Illustration courtesy Bryan Versteegm, DSI


 民間宇宙会社としては後発のDSi社は、資金力も十分ではない。しかし、小惑星での鉱物採取を最初に実現し、将来的には大規模な採掘や製造事業につなげたいと野心満々だ。取締役のマーク・ソンター(Mark Sonter)氏は、「21世紀の資源開発における大きなチャンス」と表現する。

 2015年までにノートパソコン程度の大きさの“キューブサット(小型人工衛星)”を開発、小惑星で試掘を開始し、サンプルを地球に持ち帰る予定という。

 会長のリック・タムリンソン(Rick Tumlinson)氏は、民間宇宙業界の先見性あるリーダーとして以前から一目置かれている。「低コストの技術を使い、アメリカの宇宙探査の伝統と若い優秀な技術者のイノベーションを組み合わせれば、数年前には不可能だったプランを実現できるだろう。宇宙には無限の資源が眠っている」と語る。

◆小惑星の“付加価値”

 地球近傍に約9000個ある小惑星は何種類かの資源を含んでおり、その経済的価値が企業家に注目されている。

 金やプラチナなどの貴金属も見つかっているが、採掘が実現した場合には、水、シリコン、ニッケル、鉄などが“宇宙経済”の中心になるだろう。

 水から水素や酸素を抽出すれば、燃料や生命維持に利用できる。シリコンはソーラー発電装置用、広く存在するニッケルや鉄は、宇宙での“ものづくり”の材料としての可能性がある。

 オーストラリア出身の鉱業コンサルタントで小惑星の専門家でもあるソンター氏は、「700~800個の地球近傍小惑星は、到達や着陸が月よりも簡単だ」と話す。

 DSi社の試掘用探査機は、アメリカで人気のSFテレビドラマにちなんで「ファイヤーフライ(FireFlies)」と命名された。通信衛星や科学機器を打ち上げるロケットに“ヒッチハイク”して運ばれるが、独自の推進装置も備えている。続いて、大型の「ドラゴンフライ(DragonFlies)」も計画中だ。

◆効率的な宇宙探査

 荒唐無稽な話に聞こえるが、DSi社CEOのデイビッド・ガンプ(David Gump)氏は、「技術革新のスピードは速く、“宇宙経済”もすぐに実現するだろう。地球外で調達した資源を探査機の燃料として使用したり、宇宙旅行者の生命維持に役立てるのは理にかなった方法だ」と強気の姿勢を崩さない。

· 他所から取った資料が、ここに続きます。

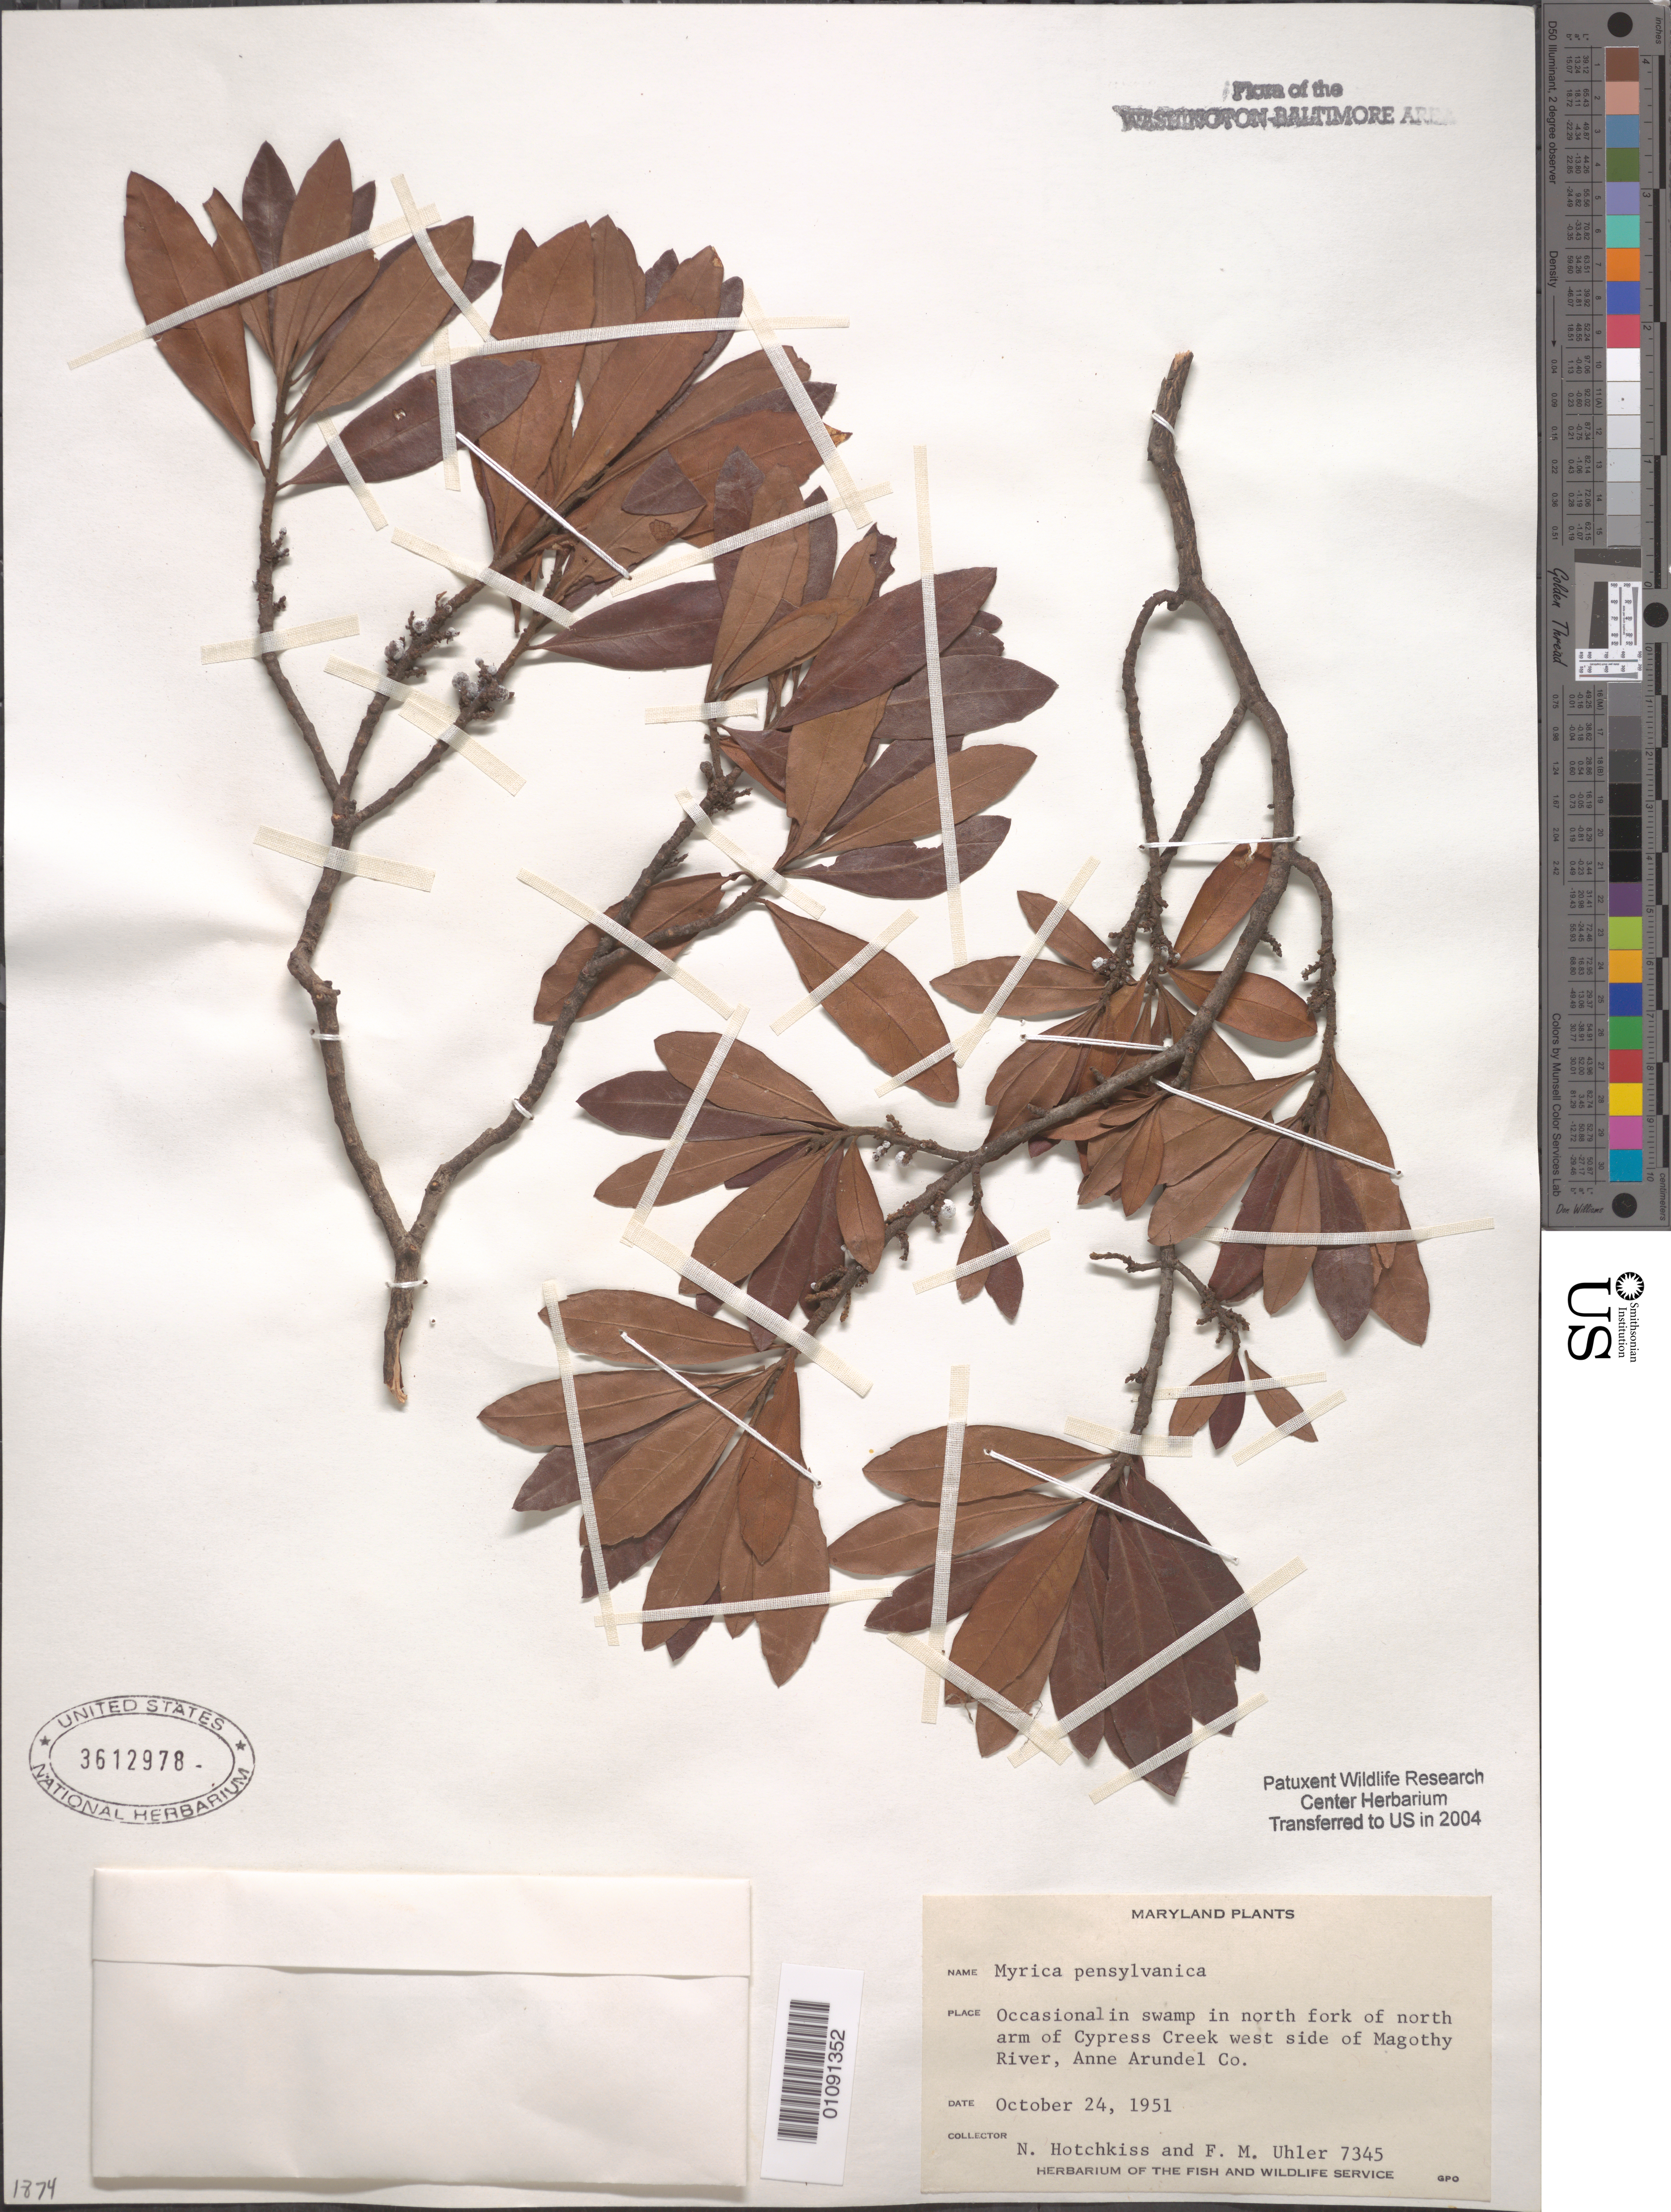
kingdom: Plantae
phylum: Tracheophyta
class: Magnoliopsida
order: Fagales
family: Myricaceae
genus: Morella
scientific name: Morella cerifera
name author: (L.) Small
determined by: Strong, Mark T., (BOT), Smithsonian Institution - National Museum of Natural History (UNITED STATES)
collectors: N. Hotchkiss & F. M. Uhler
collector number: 7345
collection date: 1951-10-24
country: United States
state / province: Maryland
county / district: Anne Arundel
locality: W. side of Magothy River; N. fork of N. arm of Cypress Creek.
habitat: Occasional in swamp.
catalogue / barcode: US 3612978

 確かに、宇宙旅行で最も費用がかかり、資源が消費されるのは地球大気圏の通過中だ。火星探査機を打ち上げるロケットの場合、重量の90%は燃料が占めるという。ガンプ氏はカリフォルニア州サンタモニカにある航空博物館での記者会見で、「燃料の一部を途中で調達できれば、火星探査ははるかに安く、効率的に実施できる」と語った。

◆小惑星の所有権、採掘権は?

 宇宙業界の企業家たちは、地球外で採掘した資源について権利を主張できると信じているようだ。しかし、法的な問題はまだ十分に検討されていない。

 1967年に発効した国連の宇宙条約では、地球上の国家による他の天体の領有が明確に禁止されている。しかし、アメリカ政府は、民間企業や採掘権には当てはまらないと主張してきた。

 アメリカでは2001年、NASAの探査機が小惑星エロス(433 Eros)に接近したとき、グレゴリー・ネミッツ(Gregory Nemitz)なる人物がエロスの所有権を裁判で主張したが、「個人は小惑星を所有できない」という判決が下された。一方、採掘権についてはまだ判例がない。

 一方、アポロ計画で地球に持ち帰った月の石は、アメリカ合衆国に帰属すると見なされている。また、ロシア連邦宇宙局はミッションで採取した月のサンプルの一部を販売したことがあり、金銭を伴う所有権移転の前例を作ったと指摘されている。